● **Exercise materials**
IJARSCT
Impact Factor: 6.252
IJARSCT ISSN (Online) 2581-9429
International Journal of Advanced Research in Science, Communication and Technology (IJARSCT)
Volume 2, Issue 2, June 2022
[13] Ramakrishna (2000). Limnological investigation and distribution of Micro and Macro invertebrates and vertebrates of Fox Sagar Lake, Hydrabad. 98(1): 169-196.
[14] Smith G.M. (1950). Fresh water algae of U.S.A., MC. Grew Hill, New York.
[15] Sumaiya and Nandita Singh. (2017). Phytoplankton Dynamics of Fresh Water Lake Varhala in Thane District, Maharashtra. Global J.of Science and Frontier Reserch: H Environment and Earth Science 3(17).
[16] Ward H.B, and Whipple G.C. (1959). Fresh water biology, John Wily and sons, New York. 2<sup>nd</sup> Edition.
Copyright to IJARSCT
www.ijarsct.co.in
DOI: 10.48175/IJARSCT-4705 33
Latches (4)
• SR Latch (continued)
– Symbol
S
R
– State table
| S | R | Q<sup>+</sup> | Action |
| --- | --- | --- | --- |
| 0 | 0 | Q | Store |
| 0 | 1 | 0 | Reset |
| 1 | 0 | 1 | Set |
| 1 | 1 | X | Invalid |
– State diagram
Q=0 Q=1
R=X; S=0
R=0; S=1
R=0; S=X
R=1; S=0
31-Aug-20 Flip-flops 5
* * *
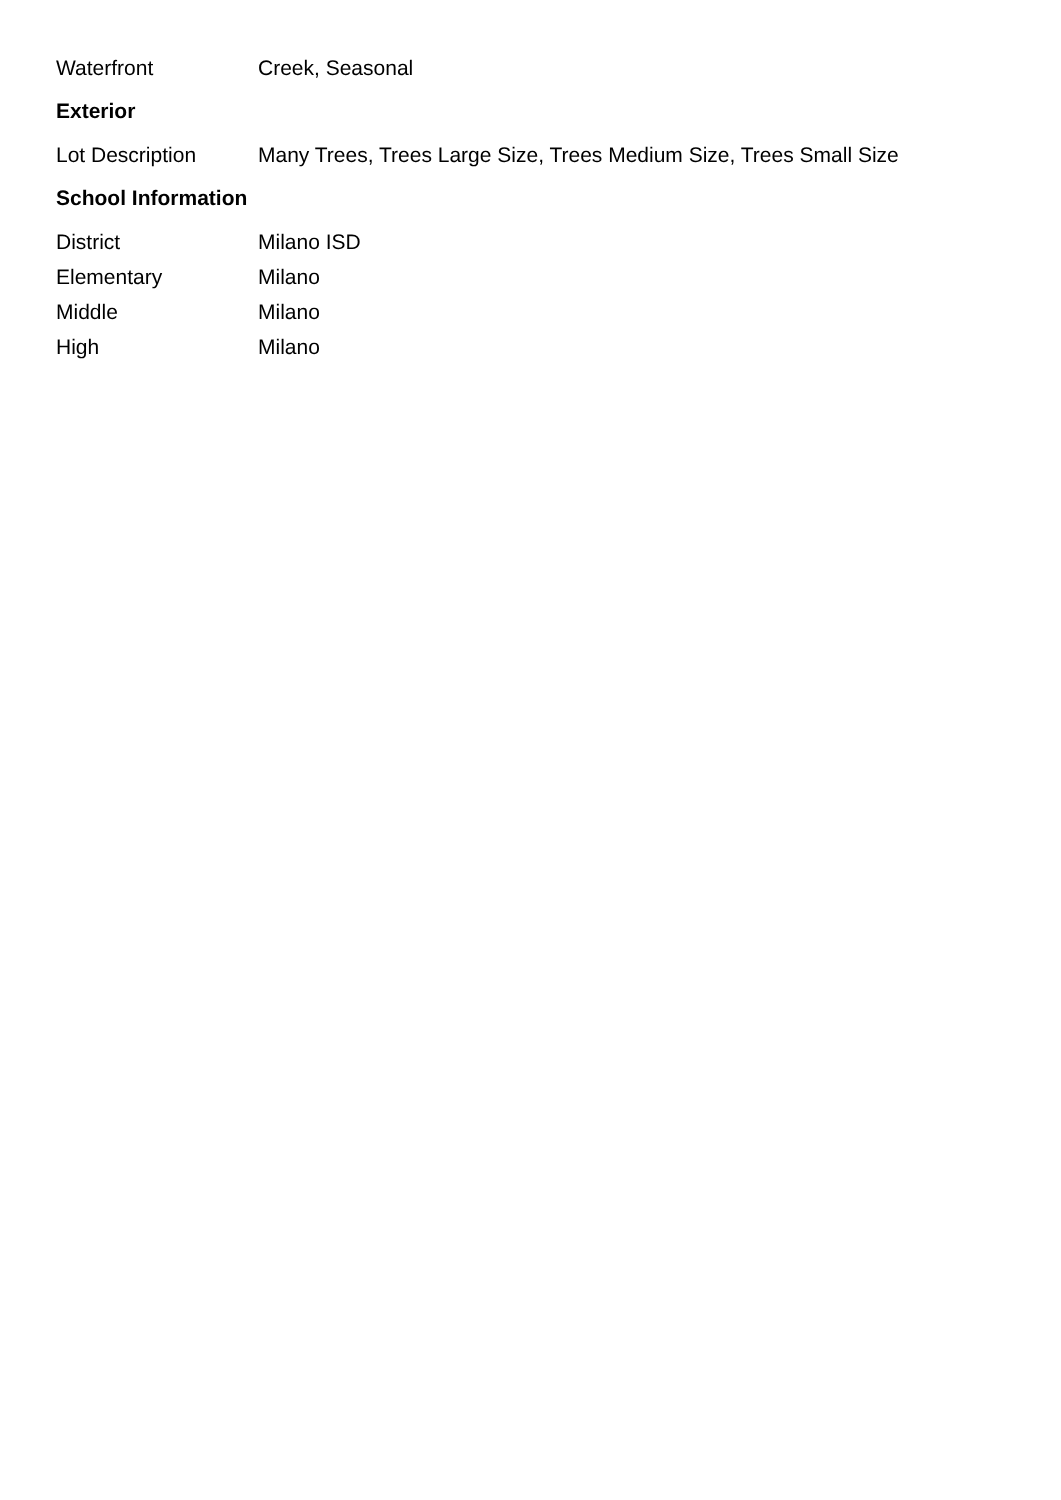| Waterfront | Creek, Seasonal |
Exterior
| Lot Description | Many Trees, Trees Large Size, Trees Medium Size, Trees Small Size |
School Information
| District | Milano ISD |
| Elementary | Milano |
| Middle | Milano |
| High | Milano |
* * *
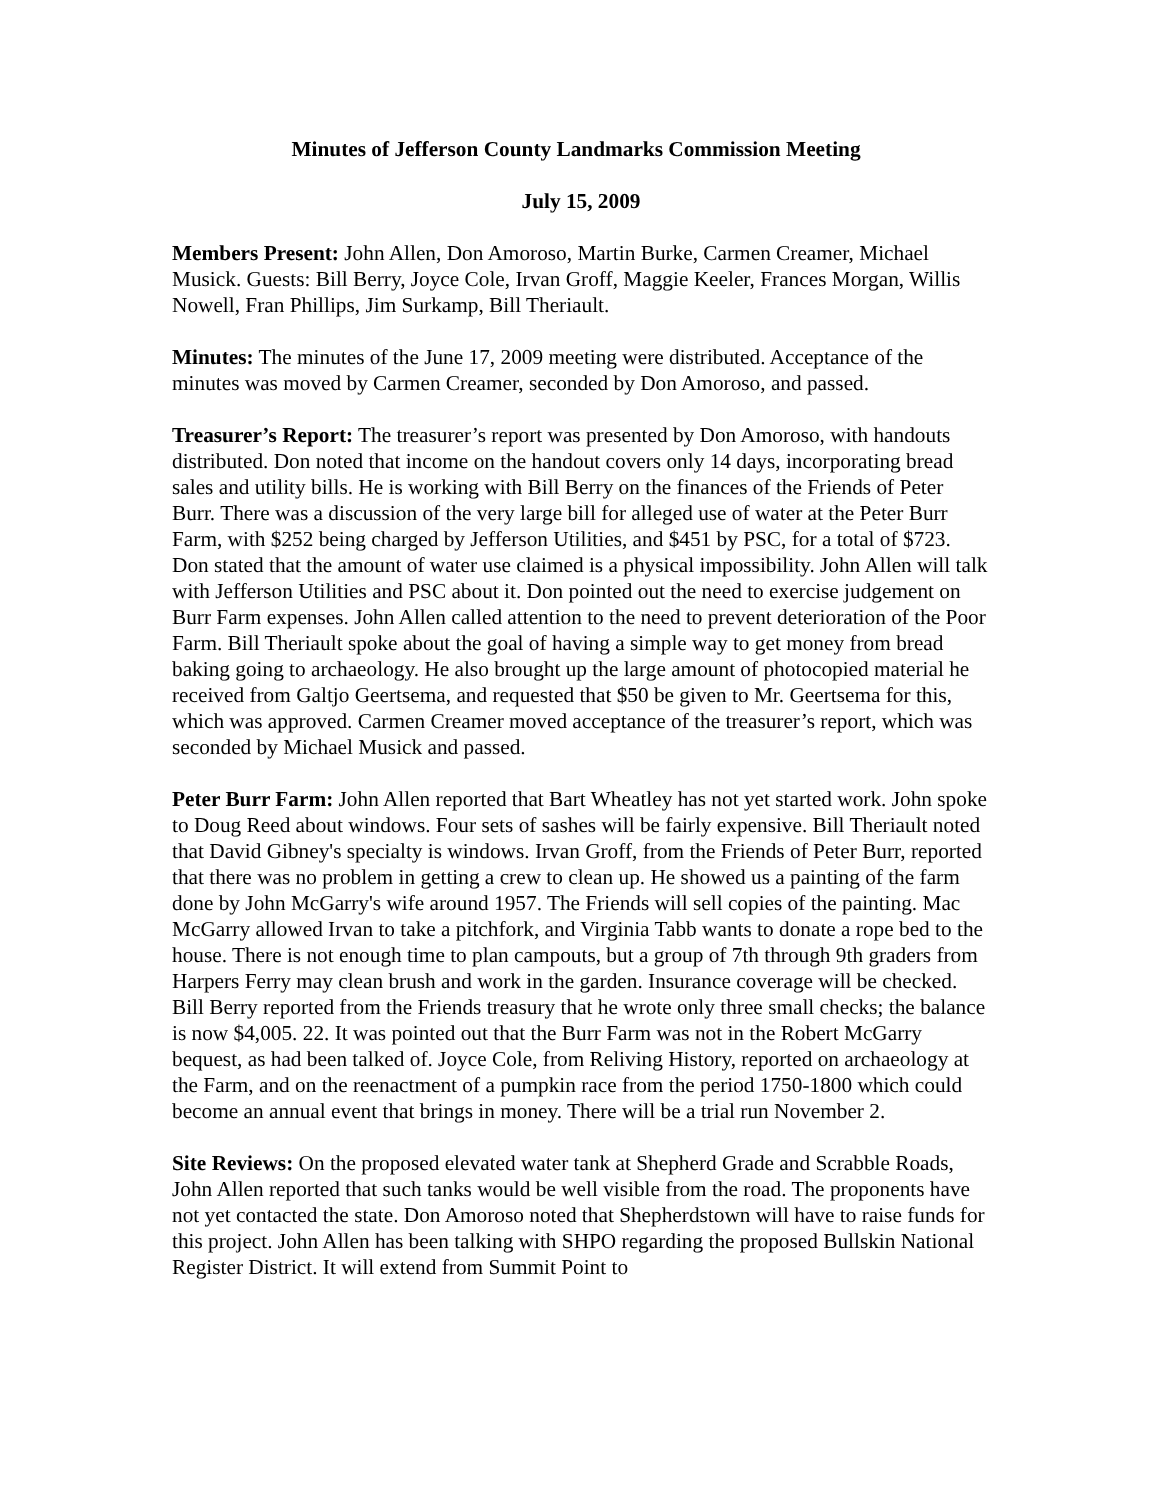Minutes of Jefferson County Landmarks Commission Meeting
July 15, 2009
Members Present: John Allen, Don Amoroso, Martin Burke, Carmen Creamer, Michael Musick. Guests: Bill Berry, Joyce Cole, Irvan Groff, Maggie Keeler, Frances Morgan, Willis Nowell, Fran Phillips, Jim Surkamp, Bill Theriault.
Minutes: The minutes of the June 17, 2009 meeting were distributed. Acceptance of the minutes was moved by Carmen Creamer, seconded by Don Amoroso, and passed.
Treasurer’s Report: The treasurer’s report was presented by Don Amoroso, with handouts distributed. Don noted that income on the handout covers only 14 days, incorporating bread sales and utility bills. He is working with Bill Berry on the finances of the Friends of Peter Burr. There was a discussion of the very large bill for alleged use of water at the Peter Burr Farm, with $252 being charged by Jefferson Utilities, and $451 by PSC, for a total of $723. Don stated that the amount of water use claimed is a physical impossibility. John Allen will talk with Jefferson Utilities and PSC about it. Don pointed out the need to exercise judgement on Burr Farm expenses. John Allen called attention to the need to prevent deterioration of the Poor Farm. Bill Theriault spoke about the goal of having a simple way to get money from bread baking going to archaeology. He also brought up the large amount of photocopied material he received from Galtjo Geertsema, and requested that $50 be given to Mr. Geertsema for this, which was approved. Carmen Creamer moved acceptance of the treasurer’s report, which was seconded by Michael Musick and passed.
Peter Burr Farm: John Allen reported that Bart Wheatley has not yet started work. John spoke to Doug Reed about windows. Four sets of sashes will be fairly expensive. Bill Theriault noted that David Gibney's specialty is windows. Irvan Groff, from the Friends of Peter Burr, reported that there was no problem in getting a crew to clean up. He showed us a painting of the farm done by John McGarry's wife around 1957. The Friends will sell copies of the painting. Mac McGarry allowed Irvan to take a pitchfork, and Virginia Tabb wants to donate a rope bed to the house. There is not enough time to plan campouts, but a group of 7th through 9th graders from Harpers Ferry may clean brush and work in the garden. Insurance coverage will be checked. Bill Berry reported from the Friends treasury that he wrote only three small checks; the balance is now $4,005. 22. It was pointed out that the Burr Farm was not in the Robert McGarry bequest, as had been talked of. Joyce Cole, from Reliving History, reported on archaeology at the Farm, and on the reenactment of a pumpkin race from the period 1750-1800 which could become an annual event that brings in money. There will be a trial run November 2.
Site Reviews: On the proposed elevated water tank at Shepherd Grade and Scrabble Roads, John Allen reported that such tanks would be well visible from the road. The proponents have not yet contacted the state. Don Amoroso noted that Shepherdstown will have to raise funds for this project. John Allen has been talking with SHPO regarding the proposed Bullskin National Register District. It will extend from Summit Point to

● **What this task involves**
Within the material above, output exactly the lines from the one with "[15] Sumaiya and" through the one with "31-Aug-20 Flip-flops 5", end lines included, and nothing besides.

● **The completed task**
[15] Sumaiya and Nandita Singh. (2017). Phytoplankton Dynamics of Fresh Water Lake Varhala in Thane District, Maharashtra. Global J.of Science and Frontier Reserch: H Environment and Earth Science 3(17).
[16] Ward H.B, and Whipple G.C. (1959). Fresh water biology, John Wily and sons, New York. 2<sup>nd</sup> Edition.
Copyright to IJARSCT
www.ijarsct.co.in
DOI: 10.48175/IJARSCT-4705 33
Latches (4)
• SR Latch (continued)
– Symbol
S
R
– State table
| S | R | Q<sup>+</sup> | Action |
| --- | --- | --- | --- |
| 0 | 0 | Q | Store |
| 0 | 1 | 0 | Reset |
| 1 | 0 | 1 | Set |
| 1 | 1 | X | Invalid |
– State diagram
Q=0 Q=1
R=X; S=0
R=0; S=1
R=0; S=X
R=1; S=0
31-Aug-20 Flip-flops 5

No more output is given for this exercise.